From hallucinations to synaesthesia: a circular inference account of unimodal and multimodal erroneous percepts in clinical and drug-induced psychosis

This theory-building pre-print (2021) provides a mechanistic explanation of how psychedelic and psychotic hallucinations are enacted through ascending and descending circular message-passing networks. Psychedelic phenomena are proposedly related to the amplification descending top-down predictions that over-integrate sensory information into multimodal hallucinations, whereas psychotic states entail the amplification of bottom-up sensory information that becomes overinterpreted as delusions and unimodal hallucinations.

Abstract

Psychedelics are known to distort perception and induce visual and multimodal hallucinations as well as synaesthesia. This is in contradiction with the high prevalence of distressing voices in schizophrenia. Here we introduce a unifying account of unimodal and multimodal erroneous percepts based on circular inference. We show that amplification of top-down predictions (descending loops) leads to an excessive reliance on priors and aberrant levels of integration of the sensory representations, resulting in crossmodal percepts and stronger illusions. By contrast, amplification of bottom-up information (ascending loops) results in overinterpretation of unreliable sensory inputs and high levels of segregation between sensory modalities, bringing about unimodal hallucinations and reduced vulnerability to illusions. We delineate a canonical microcircuit in which layer-specific inhibition controls the propagation of information across hierarchical levels: inhibitory interneurons in the deep layers exert control over priors, removing descending loops. Conversely, inhibition in the supragranular layers counterbalances the effects of the ascending loops. Overall, we put forward a multiscale and transnosographic account of psychosis with important theoretical, conceptual and clinical implications.

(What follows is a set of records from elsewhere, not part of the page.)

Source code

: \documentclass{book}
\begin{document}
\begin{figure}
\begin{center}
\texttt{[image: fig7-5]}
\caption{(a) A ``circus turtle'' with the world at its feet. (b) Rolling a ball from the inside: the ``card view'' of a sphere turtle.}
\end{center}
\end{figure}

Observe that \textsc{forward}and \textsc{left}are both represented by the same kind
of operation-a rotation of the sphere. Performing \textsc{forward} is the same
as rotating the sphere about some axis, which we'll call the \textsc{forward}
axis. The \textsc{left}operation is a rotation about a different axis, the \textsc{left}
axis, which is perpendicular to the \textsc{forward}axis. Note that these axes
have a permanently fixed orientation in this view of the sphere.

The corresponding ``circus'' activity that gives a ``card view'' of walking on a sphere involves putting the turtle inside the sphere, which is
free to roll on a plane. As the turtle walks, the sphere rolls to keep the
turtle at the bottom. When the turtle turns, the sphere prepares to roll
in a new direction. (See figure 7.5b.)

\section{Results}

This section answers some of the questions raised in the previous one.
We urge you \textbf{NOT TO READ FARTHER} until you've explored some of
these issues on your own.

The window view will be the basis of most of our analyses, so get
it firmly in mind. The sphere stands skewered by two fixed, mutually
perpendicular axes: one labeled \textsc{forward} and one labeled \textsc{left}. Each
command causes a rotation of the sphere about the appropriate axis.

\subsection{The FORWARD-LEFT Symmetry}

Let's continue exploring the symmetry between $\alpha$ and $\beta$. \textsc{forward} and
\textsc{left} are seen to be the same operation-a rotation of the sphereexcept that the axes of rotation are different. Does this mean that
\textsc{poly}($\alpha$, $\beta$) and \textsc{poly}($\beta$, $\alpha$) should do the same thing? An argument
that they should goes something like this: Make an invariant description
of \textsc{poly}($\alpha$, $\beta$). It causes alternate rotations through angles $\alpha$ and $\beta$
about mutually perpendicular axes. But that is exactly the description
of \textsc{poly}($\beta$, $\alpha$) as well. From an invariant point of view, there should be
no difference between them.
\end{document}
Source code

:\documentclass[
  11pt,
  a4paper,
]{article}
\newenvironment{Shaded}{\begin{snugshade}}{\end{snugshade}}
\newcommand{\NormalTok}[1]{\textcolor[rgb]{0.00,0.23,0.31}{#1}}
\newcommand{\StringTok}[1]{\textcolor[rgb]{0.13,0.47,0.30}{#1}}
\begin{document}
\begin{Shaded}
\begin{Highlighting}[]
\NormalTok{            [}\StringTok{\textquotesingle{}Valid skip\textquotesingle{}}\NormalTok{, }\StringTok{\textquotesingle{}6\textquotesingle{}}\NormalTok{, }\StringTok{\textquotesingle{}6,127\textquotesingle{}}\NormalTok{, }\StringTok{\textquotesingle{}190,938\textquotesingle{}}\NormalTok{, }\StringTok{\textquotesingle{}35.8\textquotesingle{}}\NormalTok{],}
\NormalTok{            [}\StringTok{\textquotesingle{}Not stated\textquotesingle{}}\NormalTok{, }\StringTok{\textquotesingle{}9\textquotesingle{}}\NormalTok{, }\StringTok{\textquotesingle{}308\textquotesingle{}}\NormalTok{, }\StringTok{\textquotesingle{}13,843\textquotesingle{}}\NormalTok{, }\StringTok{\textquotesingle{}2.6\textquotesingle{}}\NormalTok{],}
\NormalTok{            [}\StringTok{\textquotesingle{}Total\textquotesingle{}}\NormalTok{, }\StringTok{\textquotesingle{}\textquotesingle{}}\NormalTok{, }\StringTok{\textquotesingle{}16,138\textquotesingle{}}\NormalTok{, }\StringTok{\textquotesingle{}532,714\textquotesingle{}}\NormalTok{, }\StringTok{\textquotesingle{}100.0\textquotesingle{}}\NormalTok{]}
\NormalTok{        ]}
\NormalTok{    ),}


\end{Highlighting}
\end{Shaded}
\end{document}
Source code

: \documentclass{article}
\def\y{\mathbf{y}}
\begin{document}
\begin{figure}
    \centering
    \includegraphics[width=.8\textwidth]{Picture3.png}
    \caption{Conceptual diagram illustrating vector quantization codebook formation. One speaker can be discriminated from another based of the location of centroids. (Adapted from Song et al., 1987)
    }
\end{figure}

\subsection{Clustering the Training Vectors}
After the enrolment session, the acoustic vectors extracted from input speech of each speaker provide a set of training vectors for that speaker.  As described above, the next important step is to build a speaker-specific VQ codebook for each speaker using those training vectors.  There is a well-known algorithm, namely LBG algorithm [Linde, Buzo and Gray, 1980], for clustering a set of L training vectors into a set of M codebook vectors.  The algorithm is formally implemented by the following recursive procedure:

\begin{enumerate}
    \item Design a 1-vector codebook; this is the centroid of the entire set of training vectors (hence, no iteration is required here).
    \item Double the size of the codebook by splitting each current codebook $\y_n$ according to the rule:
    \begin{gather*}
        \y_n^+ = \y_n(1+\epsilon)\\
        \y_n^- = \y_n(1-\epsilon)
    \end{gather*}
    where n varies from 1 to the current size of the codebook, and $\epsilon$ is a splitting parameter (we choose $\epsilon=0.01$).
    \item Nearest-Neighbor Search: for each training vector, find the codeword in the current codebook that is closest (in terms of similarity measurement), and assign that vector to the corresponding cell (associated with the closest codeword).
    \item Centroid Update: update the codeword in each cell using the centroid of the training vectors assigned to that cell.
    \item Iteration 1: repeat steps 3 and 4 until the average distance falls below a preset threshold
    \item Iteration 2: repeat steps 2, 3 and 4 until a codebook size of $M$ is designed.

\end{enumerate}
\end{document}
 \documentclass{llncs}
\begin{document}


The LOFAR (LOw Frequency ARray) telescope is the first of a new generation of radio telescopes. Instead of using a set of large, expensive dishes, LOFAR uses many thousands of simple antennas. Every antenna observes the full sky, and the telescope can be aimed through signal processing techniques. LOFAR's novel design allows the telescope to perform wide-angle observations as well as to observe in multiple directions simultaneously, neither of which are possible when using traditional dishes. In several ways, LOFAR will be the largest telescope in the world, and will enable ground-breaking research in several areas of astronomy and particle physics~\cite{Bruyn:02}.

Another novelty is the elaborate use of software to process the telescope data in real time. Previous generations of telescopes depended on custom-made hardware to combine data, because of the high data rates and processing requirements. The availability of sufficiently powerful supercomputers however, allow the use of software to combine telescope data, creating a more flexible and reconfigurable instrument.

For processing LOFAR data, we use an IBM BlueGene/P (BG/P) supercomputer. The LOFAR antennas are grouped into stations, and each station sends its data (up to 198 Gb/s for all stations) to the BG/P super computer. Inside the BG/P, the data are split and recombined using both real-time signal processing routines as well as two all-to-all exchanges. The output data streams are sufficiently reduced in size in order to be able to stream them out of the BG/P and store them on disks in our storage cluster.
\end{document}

Authors: Pantelis Leptourgos, Vincent Bouttier, Sophie Denève & Renaud Jardri

Summary of From hallucinations to synaesthesia

Hallucinations are percepts occurring while the person is awake and without corresponding external stimulation of the relevant sensory organ. They can also be induced by psychotomimetic drugs. Classic psychedelics include naturally occurring chemicals such as mescaline, psilocybin and DMT, as well as synthetic compounds such as lysergic acid diethylamide (LSD). Various cultures have used these drugs for more than a century to improve physical performance or gain spiritual guidance. All classic psychedelics are serotonergic agonists with a high affinity for 5HT2A receptors. These drugs increase activity in a variety of cortical regions and cause profound changes in the functional connectivity of the default-mode network and within/between resting-state networks and task-positive networks.

Psychedelics induce profound changes in people who consume them, including perceptual abnormalities, emotional alterations and cognitive alterations, as well as mystical experiences and a diminished sense of self.